Thüringen: Koalition steht, Mehrheit nicht

von Redaktion

CDU-Chef Mario Voigt soll Ministerpräsident in Thüringen werden. © Reichel/dpa

Ilmenau/Erfurt – Der Koalitionsvertrag von CDU, BSW und SPD in Thüringen steht. Gut elf Wochen nach der Landtagswahl verständigten sich die Spitzen der drei Parteien auf den Entwurf. Es gebe in den nächsten beiden Tagen nur noch Feinarbeiten zu erledigen, hieß es nach einer zweitägigen Klausur der Parteichefs in Ilmenau. Der Koalitionsvertrag werde voraussichtlich am Freitag vorgestellt. Damit ist ein großes Stück des Weges zu einer ersten „Brombeer“-Koalition in Deutschland absolviert. Es ist ein Kuriosum: Die Koalition hat dann einen Koalitionsvertrag, aber keine Mehrheit.

Ohnehin fehlt noch die Zustimmung der Parteigremien aller drei Partner. Das BSW hat einen Parteitag für den 7. Dezember angekündigt, bei dem die Mitglieder den Koalitionsvertrag begutachten. Anders als beim Sondierungspapier kamen von Parteigründerin Sahra Wagenknecht diesmal positive Signale zum geplanten Vertrag. Die SPD plant eine Mitgliederbefragung.

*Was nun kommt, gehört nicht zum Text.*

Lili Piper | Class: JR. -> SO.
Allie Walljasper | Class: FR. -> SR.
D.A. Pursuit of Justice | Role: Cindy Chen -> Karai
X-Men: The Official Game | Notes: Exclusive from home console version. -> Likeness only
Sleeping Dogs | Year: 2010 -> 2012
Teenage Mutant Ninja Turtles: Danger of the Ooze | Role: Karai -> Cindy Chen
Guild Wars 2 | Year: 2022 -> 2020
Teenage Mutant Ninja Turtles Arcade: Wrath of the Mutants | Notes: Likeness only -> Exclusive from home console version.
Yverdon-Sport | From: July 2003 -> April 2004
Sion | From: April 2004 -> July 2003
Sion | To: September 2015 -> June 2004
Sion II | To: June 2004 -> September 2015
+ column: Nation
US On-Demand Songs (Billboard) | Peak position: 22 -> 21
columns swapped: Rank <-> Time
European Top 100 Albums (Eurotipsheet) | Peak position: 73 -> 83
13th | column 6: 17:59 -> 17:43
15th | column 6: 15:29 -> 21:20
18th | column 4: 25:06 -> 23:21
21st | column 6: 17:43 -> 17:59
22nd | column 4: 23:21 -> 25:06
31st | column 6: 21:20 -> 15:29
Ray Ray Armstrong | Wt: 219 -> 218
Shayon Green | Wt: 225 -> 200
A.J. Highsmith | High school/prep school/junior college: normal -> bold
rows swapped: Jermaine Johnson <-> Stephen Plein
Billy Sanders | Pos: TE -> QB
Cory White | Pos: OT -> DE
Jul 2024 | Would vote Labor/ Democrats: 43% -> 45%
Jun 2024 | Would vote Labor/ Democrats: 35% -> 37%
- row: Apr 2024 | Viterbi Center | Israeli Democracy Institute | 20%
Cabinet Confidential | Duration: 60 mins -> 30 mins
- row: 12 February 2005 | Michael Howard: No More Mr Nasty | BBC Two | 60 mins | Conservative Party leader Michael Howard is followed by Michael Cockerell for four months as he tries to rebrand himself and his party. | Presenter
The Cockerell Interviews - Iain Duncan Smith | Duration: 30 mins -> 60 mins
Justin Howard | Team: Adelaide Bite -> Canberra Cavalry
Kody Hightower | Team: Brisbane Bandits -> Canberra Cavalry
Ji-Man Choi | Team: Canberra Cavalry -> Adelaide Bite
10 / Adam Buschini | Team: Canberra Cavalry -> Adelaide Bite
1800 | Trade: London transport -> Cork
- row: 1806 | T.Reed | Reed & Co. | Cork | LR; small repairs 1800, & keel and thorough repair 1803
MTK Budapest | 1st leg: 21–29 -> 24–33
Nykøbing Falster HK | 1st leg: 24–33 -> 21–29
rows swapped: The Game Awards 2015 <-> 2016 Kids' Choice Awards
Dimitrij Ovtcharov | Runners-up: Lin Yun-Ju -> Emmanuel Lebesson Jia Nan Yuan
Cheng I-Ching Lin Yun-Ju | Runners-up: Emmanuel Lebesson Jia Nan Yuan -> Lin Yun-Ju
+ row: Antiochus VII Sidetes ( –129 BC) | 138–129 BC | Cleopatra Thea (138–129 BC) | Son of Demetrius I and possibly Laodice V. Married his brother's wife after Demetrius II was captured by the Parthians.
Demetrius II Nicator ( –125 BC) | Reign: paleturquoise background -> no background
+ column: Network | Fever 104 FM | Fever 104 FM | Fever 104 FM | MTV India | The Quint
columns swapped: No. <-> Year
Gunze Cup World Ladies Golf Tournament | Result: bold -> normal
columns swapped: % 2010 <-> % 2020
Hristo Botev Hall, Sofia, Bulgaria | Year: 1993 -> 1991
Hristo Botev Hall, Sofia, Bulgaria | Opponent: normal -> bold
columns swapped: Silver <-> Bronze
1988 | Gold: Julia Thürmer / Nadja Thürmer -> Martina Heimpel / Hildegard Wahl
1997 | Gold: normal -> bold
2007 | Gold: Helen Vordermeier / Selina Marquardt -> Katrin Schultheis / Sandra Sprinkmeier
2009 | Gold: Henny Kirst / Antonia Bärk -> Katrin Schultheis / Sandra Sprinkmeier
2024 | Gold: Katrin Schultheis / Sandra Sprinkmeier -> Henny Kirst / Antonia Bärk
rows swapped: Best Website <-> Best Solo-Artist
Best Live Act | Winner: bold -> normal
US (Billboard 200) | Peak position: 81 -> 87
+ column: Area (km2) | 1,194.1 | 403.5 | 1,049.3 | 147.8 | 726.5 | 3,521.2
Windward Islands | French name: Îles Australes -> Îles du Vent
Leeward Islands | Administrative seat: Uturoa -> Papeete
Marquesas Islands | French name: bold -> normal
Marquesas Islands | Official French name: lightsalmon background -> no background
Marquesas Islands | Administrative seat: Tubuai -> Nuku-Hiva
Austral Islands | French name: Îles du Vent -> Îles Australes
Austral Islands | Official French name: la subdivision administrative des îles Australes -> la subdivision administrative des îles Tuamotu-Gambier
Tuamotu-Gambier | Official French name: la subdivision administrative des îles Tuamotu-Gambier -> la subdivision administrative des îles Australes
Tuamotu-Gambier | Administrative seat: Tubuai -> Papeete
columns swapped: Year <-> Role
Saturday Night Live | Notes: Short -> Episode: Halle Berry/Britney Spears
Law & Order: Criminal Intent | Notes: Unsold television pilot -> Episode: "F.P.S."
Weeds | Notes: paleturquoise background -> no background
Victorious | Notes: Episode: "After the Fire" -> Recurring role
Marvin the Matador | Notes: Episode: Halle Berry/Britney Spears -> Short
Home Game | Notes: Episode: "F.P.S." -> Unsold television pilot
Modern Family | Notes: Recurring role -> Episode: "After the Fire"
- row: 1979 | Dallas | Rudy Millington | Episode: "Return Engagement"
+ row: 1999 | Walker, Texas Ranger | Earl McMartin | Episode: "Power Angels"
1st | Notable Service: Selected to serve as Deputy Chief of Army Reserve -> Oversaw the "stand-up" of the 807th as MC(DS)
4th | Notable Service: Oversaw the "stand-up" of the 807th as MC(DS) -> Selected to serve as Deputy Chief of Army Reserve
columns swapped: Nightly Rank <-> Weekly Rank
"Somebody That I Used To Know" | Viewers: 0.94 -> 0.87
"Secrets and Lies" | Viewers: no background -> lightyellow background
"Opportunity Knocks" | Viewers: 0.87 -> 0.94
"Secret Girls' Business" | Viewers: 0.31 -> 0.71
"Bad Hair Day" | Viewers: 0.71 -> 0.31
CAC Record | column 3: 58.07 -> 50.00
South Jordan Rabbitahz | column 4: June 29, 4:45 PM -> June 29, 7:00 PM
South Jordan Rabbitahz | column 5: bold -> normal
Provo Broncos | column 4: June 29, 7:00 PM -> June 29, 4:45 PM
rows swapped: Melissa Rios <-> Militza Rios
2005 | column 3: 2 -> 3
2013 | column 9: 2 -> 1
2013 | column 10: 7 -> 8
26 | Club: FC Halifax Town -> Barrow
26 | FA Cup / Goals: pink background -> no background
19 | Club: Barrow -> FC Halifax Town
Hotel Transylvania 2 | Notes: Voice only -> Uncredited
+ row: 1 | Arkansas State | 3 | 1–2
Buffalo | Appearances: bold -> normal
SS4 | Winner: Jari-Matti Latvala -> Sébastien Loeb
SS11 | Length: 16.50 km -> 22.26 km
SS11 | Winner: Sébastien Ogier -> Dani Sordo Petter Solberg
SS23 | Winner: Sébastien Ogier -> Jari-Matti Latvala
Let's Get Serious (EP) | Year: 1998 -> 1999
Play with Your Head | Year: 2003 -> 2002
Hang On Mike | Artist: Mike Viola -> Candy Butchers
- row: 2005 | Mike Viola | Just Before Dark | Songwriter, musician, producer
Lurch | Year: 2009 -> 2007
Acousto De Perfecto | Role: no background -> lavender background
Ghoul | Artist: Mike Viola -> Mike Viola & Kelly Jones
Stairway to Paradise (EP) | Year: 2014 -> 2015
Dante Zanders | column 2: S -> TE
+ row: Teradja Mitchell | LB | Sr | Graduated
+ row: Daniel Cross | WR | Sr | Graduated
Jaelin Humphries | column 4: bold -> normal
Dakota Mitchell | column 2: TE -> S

Beeinflusst wurden die bisherigen Verhandlungen in Thüringen durch Forderungen Wagenknechts vor allem zu den Themen Krieg und Frieden. Die drei Parteien hatten sich auf eine Präambel zum Koalitionsvertrag verständigt, die das Thema aufgreift, Wagenknecht aber bisher nicht zufriedenstellte. Das BSW wollte nachjustieren. Nun hieß es, die friedenspolitischen Positionen des BSW würden auch im Text eine Rolle spielen.

Der Koalitionsvertrag sieht nach Angaben der Beteiligten konkrete Projekte und Ziele in den Bereichen Bildung, Gesundheit, Wirtschaft, Migration, Verwaltungsmodernisierung, Soziales und kommunale Entwicklung vor. Details wurden mit Verweis auf Freitag nicht genannt. Die Gespräche seien zielstrebig und pragmatisch verlaufen, hieß es nur. Alle Beteiligten wollten „über parteipolitische Grenzen hinweg im Interesse des Landes handeln“.

Bei der zweitägigen Klausur seit Montag soll auch der Zuschnitt der Ministerien zur Sprache gekommen sein. Derzeit hat Thüringen neben dem Ministerpräsidenten (noch Bodo Ramelow, Linkspartei) acht Fachministerien sowie einen Staatskanzleichef im Ministerrang. Der Ressortzuschnitt sei noch nicht abschließend besprochen, hieß es aus Verhandlungskreisen. Welche Minister die Parteien entsenden, entscheiden sie laut MDR jeweils für sich. Ministerpräsident soll der CDU-Landesvorsitzende Mario Voigt (47) werden. Der in Jena geborenen Politiker war im Wahlkampf bundesweit bekannt geworden, als er sich ein TV-Duell mit Björn Höcke (AfD) lieferte und dort gut auftrat. Voigt sitzt auch im Bundesvorstand der CDU, wo es kaum Sympathien für ein BSW-Bündnis gibt.

CDU, BSW und SPD haben im Parlament 44 von 88 Sitzen. Eine nach den Parteifarben benannte Brombeer-Koalition wäre damit bei Entscheidungen auf mindestens eine Stimme der Opposition – also von Linke oder AfD – angewiesen.